Jourdain précise: «Chasse-Galerie a déjà fait appel des musiciennes auparavant, mais pour une raison ou pour une autre, elles ont dû quitter. On dirait qu’un band de gars c’est plus rough; on peut se dire plus d’affaires, c’est plus direct. Mais les autres m’ont averti: tu ne peux pas la laisser partir, sinon on ne veut plus jamais te voir! C’était pour blaguer, bien sûr. Sur scène, Geneviève a une christie de présence.»
On a inévitablement parlé de l’incontournable Bottine souriante, ces véritables stars mondiales de la musique traditionnelle québécoise, originaires de Lanaudière-Nord, tout comme Jourdain, qui les connaît d’ailleurs fort bien: «Plusieurs groupes de ce genre viennent de Lanaudière-Nord: Saint-Michel-des-Saints, Joliette, Saint-Côme, Saint-Zénon; et c’est, à mon avis, de par cet éloignement et de par la nature de leur travail que ces résidants se trouvèrent isolés. Ceux qui travaillaient dans le bois partaient en chantier et ils ont conservé, avec les années, un grand répertoire. Ce qui reste de tout ce répertoire, c’est le matériel qui peut rejoindre tout le monde. Ce sont les chansons que nous interprétons, celles du domaine public. Aux archives, il en existe je ne sais pas combien de dizaines de milliers et, parmi elles, certaines chansons qui seront encore là dans deux cents ans.»
On s’est plu à recenser quelques autres formations de même acabit, comme Suroît; 1755; la Volée d’castors; les jeunes Batinses; mais aussi Danielle Martineau et le Henri Band, exemples pertinents d’une mouture traditionnelle nouvelle génération. La question qui s’impose, en 1999, c’est de savoir pourquoi tant de groupes aiment cette musique. Par souci du patrimoine? Pour revenir aux bons vieux partys de cuisine?
«Il existe un son mainstream dans le traditionnel, analyse Jourdain, avec les ingrédients suivants: violon, accordéon, chansons à répondre, chansons à boire, pis c’est de la grosse musique de party. À côté de ça, tu trouves plusieurs groupes qui font des essais. La Bottine, avec ses cuivres, fait quasiment du jazz. Et il y a Les Batinses qui, eux, ont une approche plus théâtrale, 1755 qui sont acadiens, etc. Nous, on a des influences dans tout ce qui se fait dans le genre, mais on se démarque en proposant une version plus moderne. Notre album s’inscrit dans les courants musicaux d’aujourd’hui. Nous l’avons appelé Aux frontières du reel, mais lors du prochain, on va la franchir, la frontière!»

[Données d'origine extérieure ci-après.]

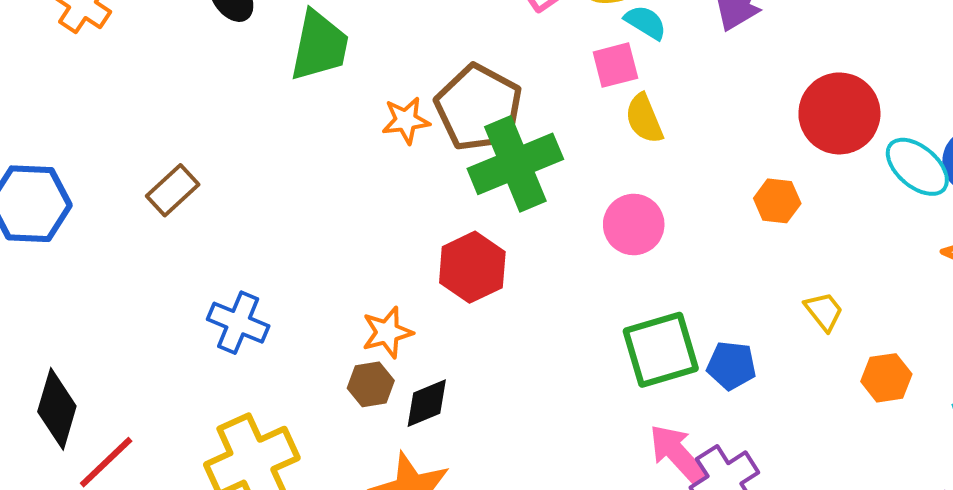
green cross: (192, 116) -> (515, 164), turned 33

On s’en va où avec tout ça? «Il faut sortir du carcan de la musique traditionnelle, plaide Jourdain. Il faut faire de la recherche. Il faut aller plus loin. Il faut que ça sorte des sous-sols d’église et qu’on n’en ait pas honte. Moi, ça m’emmerde que certaines gens trouvent la musique traditionnelle un peu cucul. On a une musique écoeurante!» clame-t-il haut et fort.

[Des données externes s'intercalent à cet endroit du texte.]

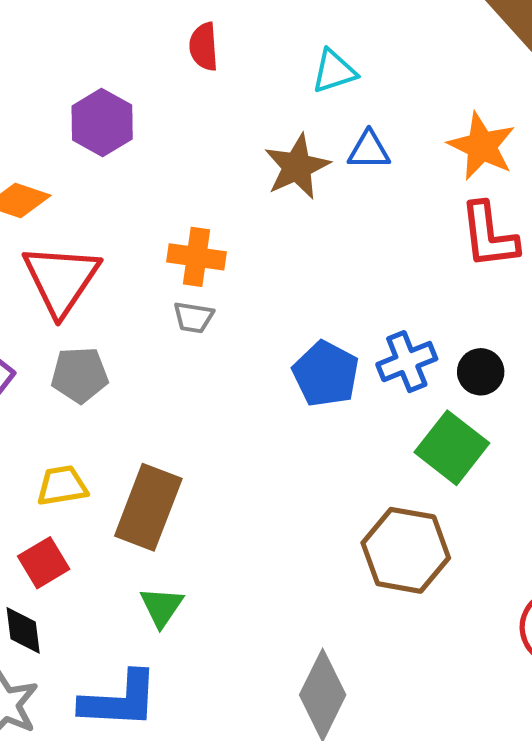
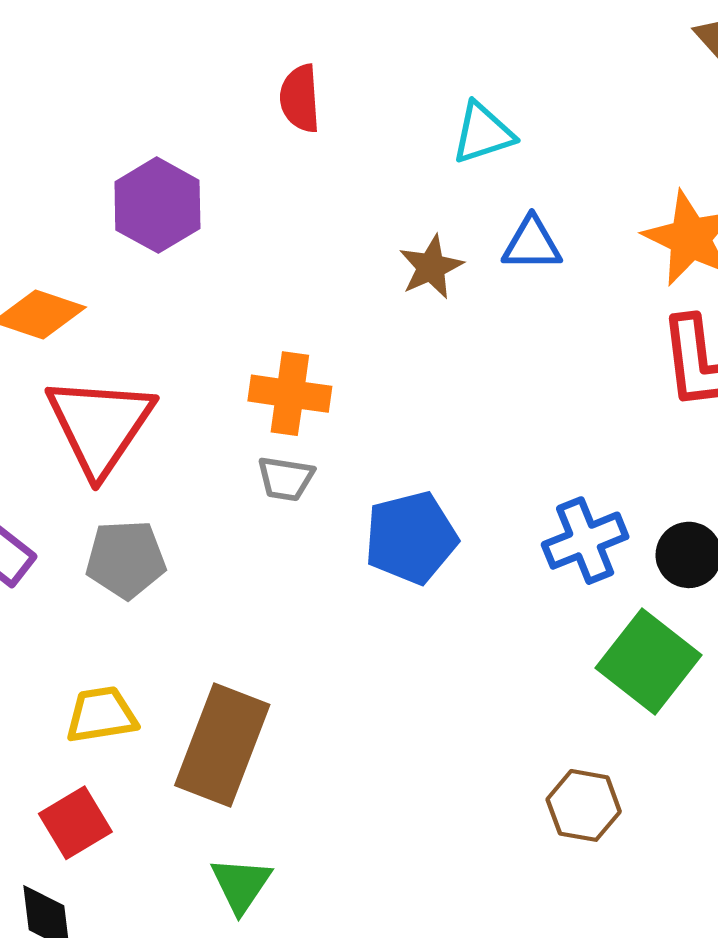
brown star: (297, 167) -> (431, 267), size x0.7
blue pentagon: (326, 374) -> (411, 538), moved, turned 30
brown hexagon: (406, 550) -> (584, 805), size x0.6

Il rajoute: «Quand on voit que notre public est plus jeune, on joue un peu plus rock et on ouvre la machine; mais, des fois, avec des auditoires pas très disposés, on se demande comment on va faire passer notre musique. Il y a des ajustements d’un spectacle à l’autre.»
«C’est vrai, rétorque Geneviève, parce que souvent, ils (le public) sont attentifs et nous on pense qu’ils s’emmerdent. Mais quand ils viennent nous voir après le show, ils sont enchantés. On ne réalise pas à quel point cette musique transcende les générations.»
Jourdain conclut: «Au fil des années, ce qui n’est pas bon a été épuré, et ce qui est bon est resté. Si elle est toujours là aujourd’hui, la musique traditionnelle, c’est qu’elle a une valeur intrinsèque.»